Fraud and deposits

Fraud in the deposit space is an underserved, often misunderstood area. Traditionally, fraud for financial institutions and retailers has been identity-related fraud where misuse of a third party’s identity leads to an unauthorized credit account. This credit account is then used to make purchases, cash advances, etc. until the line is depleted.

Deposit fraud is a different animal. For purposes of clarity, let’s make a distinction between two types of deposit-based fraud.

Deposit first-party fraud

This type of fraud occurs when an individual uses his or her own name, address and information to obtain an account or goods without any intention of repayment. First-party fraud can range from the hundreds to tens of thousands of dollars, but the key component is that the individual perpetrating the fraud is the true applicant and the information provided is true and valid.

Deposit new account fraud

This type of fraud occurs when perpetrators, often groups of fraudsters or fraud rings, open accounts using completely fictitious information, semi-fictitious information or “mules.” Mules are people who are recruited by a ring to commit fraud typically in exchange for a cash payment. Deposit new account fraud generally isn’t high dollar, but the volume of fraud accounts drives up processing costs and operational costs. These losses can often fall to the “cost of doing business” loss lines, with higher dollar outliers being the only evidence of the larger issue.

Unlike identity theft, deposit new account fraud is not a hot-button consumer topic or exciting media story. It often does not fall into an investigation bucket to be addressed by law enforcement due both to the low dollar amounts and the absence of “real” applicants. It is, however, a source of pain, an operational expense, and a large distraction for many banks and deposit institutions.

By its nature, deposit new account fraud is high-volume, low-dollar, “trade your name and possibly get arrested for less than $100” fraud. This is not to say that the criminals orchestrating schemes are not sophisticated.

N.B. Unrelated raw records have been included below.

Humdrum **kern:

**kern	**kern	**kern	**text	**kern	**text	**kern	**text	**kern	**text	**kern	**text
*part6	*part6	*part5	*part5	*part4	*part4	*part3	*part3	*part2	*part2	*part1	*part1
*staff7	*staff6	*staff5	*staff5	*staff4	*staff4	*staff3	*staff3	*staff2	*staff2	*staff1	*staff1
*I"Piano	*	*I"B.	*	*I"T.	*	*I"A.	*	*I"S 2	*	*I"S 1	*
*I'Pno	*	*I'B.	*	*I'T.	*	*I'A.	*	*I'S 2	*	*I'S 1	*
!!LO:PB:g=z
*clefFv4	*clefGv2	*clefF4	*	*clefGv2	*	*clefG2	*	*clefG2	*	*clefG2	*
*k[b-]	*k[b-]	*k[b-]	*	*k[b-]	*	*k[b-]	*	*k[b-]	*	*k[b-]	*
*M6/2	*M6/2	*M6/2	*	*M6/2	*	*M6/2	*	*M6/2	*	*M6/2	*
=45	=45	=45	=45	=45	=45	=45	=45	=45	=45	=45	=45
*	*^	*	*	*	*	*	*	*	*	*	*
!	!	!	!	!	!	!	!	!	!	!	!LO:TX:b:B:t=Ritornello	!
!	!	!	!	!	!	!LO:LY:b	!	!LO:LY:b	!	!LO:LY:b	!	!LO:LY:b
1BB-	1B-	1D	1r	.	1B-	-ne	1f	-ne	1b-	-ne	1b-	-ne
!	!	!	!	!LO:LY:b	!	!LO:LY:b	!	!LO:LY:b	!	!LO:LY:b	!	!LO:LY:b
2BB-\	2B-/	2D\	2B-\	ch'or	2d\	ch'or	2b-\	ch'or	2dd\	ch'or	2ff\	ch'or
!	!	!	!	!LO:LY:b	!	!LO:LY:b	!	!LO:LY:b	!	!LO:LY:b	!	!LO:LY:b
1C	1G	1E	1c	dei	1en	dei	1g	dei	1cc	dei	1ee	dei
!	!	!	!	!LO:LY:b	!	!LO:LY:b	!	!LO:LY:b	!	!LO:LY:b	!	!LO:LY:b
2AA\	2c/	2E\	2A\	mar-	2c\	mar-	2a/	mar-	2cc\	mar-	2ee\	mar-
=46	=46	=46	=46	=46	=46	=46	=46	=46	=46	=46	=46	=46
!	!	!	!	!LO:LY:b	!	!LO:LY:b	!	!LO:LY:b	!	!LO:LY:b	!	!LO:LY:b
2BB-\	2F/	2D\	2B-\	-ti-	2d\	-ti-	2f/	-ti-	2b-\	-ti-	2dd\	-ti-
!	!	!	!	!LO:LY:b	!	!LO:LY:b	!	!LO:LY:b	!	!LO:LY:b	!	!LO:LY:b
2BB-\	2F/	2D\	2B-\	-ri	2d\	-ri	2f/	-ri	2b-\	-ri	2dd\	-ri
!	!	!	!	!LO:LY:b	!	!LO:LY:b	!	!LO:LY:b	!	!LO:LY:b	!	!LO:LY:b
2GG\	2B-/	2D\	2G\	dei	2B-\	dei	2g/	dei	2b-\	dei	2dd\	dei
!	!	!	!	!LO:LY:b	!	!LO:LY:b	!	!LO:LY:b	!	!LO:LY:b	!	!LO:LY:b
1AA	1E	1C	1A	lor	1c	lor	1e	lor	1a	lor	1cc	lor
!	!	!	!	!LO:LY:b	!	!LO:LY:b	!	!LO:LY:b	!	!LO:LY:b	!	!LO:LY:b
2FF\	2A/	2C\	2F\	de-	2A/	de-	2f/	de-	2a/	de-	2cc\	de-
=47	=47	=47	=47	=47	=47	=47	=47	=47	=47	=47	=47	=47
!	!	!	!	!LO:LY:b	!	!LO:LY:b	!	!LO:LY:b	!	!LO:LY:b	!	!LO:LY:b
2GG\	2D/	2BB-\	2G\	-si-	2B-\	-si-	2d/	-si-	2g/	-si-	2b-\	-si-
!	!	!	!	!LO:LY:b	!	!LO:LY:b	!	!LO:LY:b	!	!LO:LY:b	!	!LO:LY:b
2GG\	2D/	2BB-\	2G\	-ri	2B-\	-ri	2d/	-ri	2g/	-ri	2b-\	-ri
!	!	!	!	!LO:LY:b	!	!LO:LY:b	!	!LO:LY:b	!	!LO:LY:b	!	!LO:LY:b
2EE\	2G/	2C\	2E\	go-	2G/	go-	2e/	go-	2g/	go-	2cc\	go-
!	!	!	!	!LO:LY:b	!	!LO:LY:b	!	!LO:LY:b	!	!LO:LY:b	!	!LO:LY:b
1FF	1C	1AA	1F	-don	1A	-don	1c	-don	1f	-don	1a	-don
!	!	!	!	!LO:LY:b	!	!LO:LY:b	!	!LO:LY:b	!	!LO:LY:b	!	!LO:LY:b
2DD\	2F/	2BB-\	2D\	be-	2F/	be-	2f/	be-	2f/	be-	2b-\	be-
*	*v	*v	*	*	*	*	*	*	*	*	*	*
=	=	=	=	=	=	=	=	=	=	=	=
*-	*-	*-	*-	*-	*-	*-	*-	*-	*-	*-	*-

Fraud ring leaders running deposit new account fraud often deal with high volumes of applications, high volumes of applicant data, multiple email addresses, fake IDs, financial mules and debit/ATM cards for access. Let’s examine these components in more detail:

  • High volumes of applications: Deposit new account fraud is often profitable due to volume. Applicants are generally not “one and done” fraudsters. The payoff comes through multiple applications that may be made at multiple locations, and, if online, through multiple financial institutions.
  • Multiple email addresses: Email addresses are the new verification engines in the digital world. Applications by phone or online are made easier by either providing an email for pseudo-verification or for correspondence. Fraudsters may be managing dozens of email addresses as part of their scheme.
  • Fake IDs: customers with no credit file can meet an institution’s Know Your Customer requirements by presenting physical identification. New account desk representatives are expected or trained to verify physical identification. Fraudsters must manage which IDs are used for which accounts or purchases as the same ID is typically used multiple times.
  • Financial mules: These are individuals who are paid to perpetrate fraud. They are the account opening parties, the cash advance parties, the face to the crime. Mules are traditionally young student/college-aged individuals who are thin file/no file. Mules also can be recruited through the drug trade or in larger cities, the homeless. Ring leaders using mules must select individuals who are capable of opening an account and are willing to return the majority of the funds from the fraud to the handler. Mules are often used for multiple fraud attempts in a very short period of time.
  • Debit/ATM cards: This is the faceless channel. The ATM is the deposit product channel of choice for fraudsters. ATMs accept deposits, which is ideal for someone committing deposit new account fraud. Managing these deposits is often a science, as playing the timing game is critical to getting funds access.

So what are some tactics to managing deposit new account fraud? Often, combating deposit new account fraud comes down to deterring the fraudster’s application completely. Risk-based, trend-based funds availability can create controls that fraudsters cannot dodge. In these cases, account age, deposit amount, deposit channel (ATM, in-person, remote deposit) can drive “tiered availability,” allowing most valid customers to transact while restricting fraudsters from the “big score.”

Addressing both the applicant’s identity and the transactional risk can work to deter fraudsters from even attempting deposit new account fraud. Creating an environment that deters fraud is much more cost-effective than having an environment to recover from fraud.

Looking forward, some fraud-prevention techniques are evolving to better combat deposit new account fraud. This includes taking a broader “panorama” view of a new applicant’s behavior and looking at the relationship among all of the separate but related applicant data elements. Rather than providing a series of “snapshots,” this approach begins to predict an applicant’s risk based on the sheer volume of data element linkages that can be identified. Once integrated or layered into your existing fraud-prevention processes, this moves fraud identification toward an active, real-time function rather than a standard “bad account” matching process.